Example Use: Solving an Equation
Problem: Solve \(\cosh x = 3\).
Solution (using the logarithmic form):
Since \(x = \cosh^{-1} 3\), we use the logarithmic form:
\[ x = \ln(3 + \sqrt{3^2 - 1}) \] \[ x = \ln(3 + \sqrt{8}) \] \[ x = \ln(3 + 2\sqrt{2}) \]
Because the graph of \(\cosh x\) is symmetric, there is also a negative solution, which is \(\ln(3 - 2\sqrt{2})\), but the principal value derived from the positive branch is sufficient unless otherwise stated.
The logarithmic forms turn potentially complex hyperbolic equations into standard logarithmic equations, making them much easier to solve!

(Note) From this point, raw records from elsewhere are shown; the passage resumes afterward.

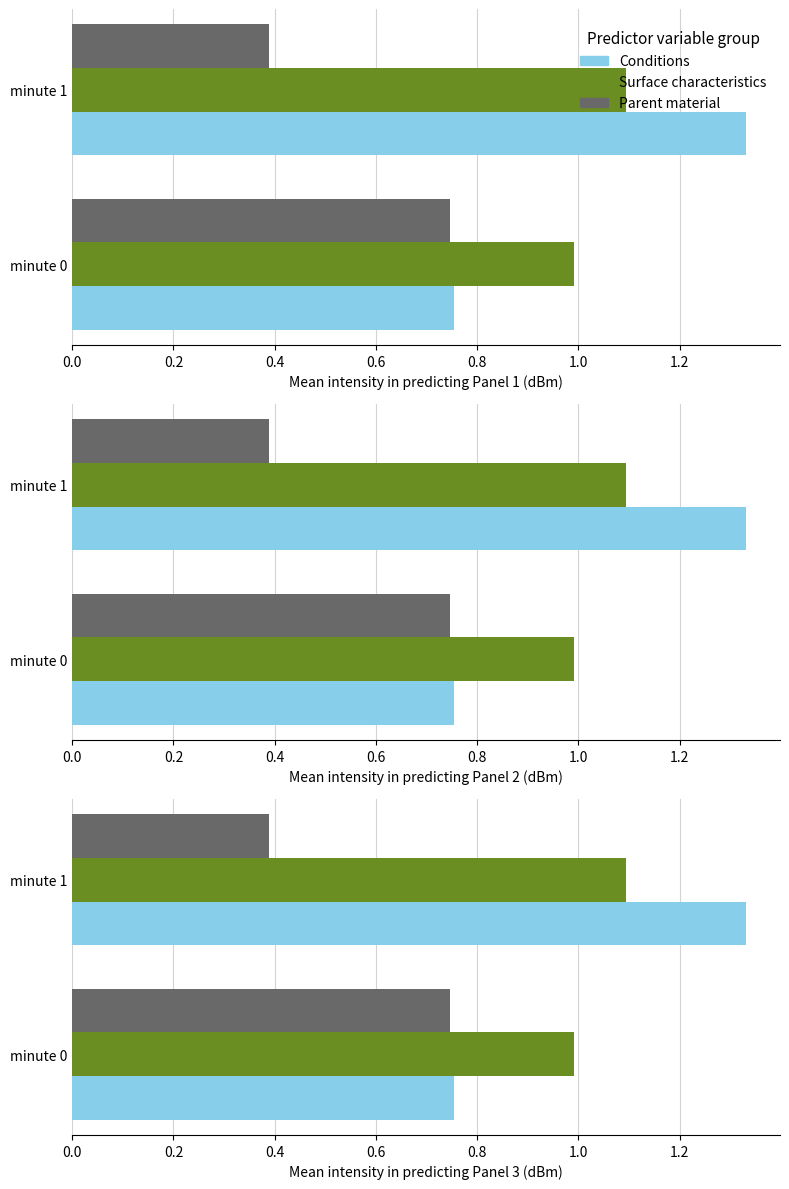

What is the value of the Surface characteristics bar at the 1st from the left?

1.0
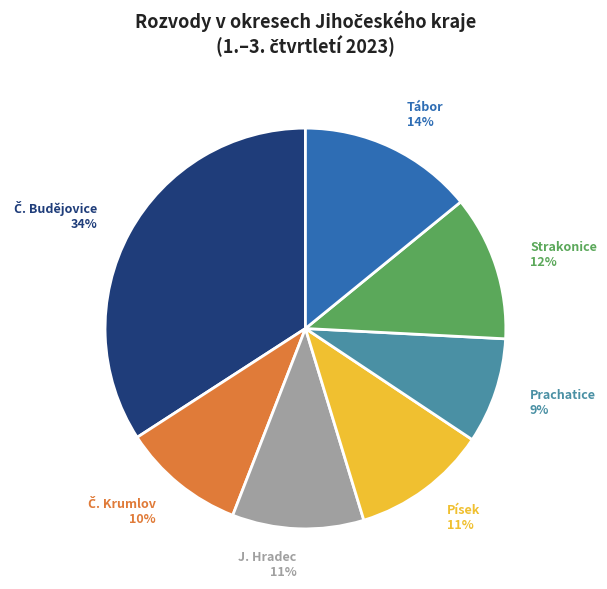

True or false: Prachatice accounts for 21% of the total.

False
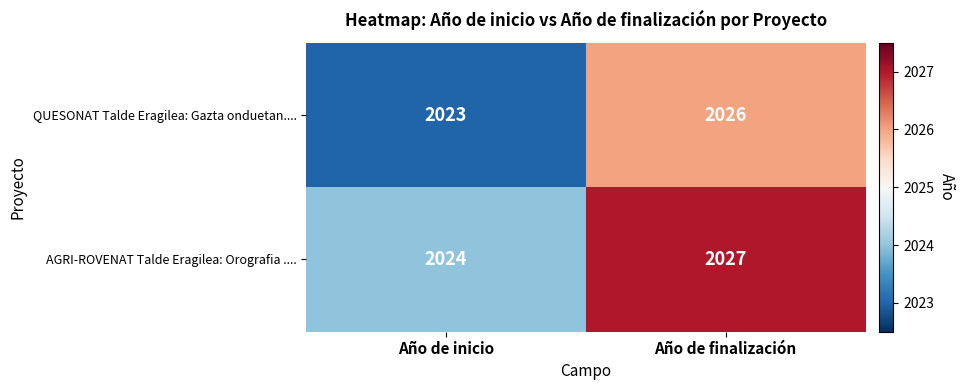

Reading left to right, what are all the values shown in this chart?

QUESONAT Talde Eragilea: Gazta onduetan....: 2023	2026
AGRI-ROVENAT Talde Eragilea: Orografia ....: 2024	2027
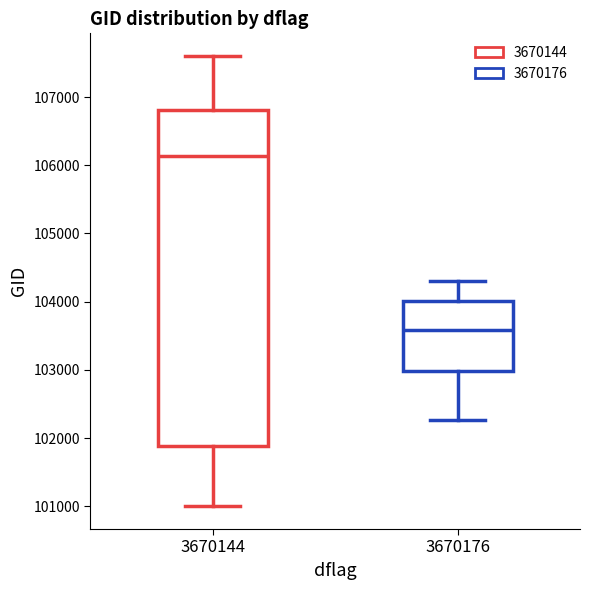

Which box is the tallest, from its lower edge to its upper edge?

3670144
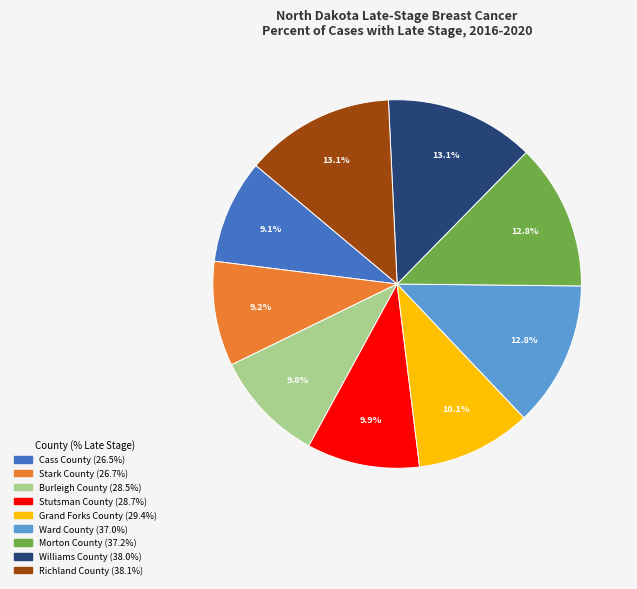

Count the number of slices in the pie.

9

Key Takeaways for Hyperbolic Functions
1. Definitions are Exponential: \(\cosh\) (plus) and \(\sinh\) (minus) are the foundation.
2. Identities are Opposite: The fundamental identity is \(\cosh^2 x - \sinh^2 x = 1\) (notice the minus sign!).
3. Logarithmic Forms are Essential: Understand the derivation process (using \(e^y\) and the quadratic formula) to find the logarithmic forms of the inverse functions.